Absolutely! To freeze Biko, wrap individual squares tightly in plastic wrap, ensuring there is no air exposure, which helps retain moisture. Then place them in a freezer-safe bag or container. Biko can be frozen for up to 2 months. When ready to enjoy, reheat in the oven at 350 °F (180 °C) for about 10-15 minutes until warmed through.

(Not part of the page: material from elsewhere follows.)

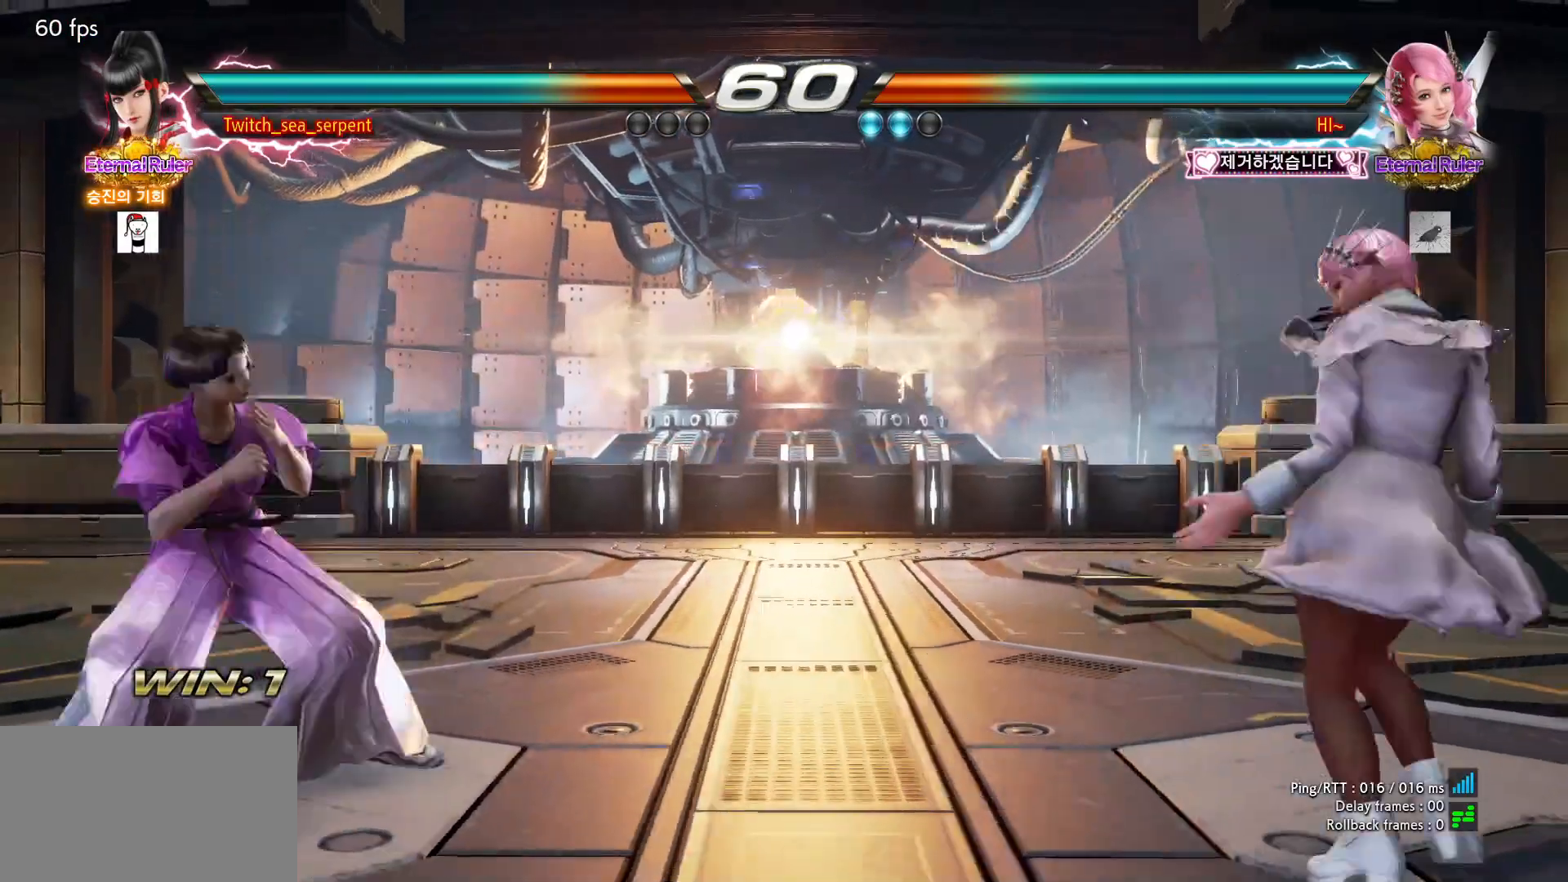
{"buttons": [], "left_stick": "center", "events": [[283, "left_stick", "right"], [350, "left_stick", "center"], [400, "left_stick", "right"], [483, "left_stick", "center"]]}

My Biko turned out too dry. What could have gone wrong?
If Biko seems too dry, it may be due to over-baking or insufficient moisture during the cooking process. Ensure the rice is only partially cooked before combining with the syrup, and always keep an eye on its baking time. A bubbling surface but not overly firm texture is your guide.

Is Biko suitable for people with dietary restrictions?
Yes, Biko is naturally gluten-free since it s made with glutinous rice, making it a wonderful dessert for those with gluten sensitivities. However, it s still essential to check the labels on your ingredients (especially the coconut milk) for any allergens. Always inform your guests of the ingredients used!

Can I add more toppings to my Biko?
The more, the merrier! You can absolutely enhance your Biko with toppings such as shredded coconut, chopped nuts, or even fruits like mango or jackfruit for a delightful twist. Experiment and find a combination that suits your taste buds!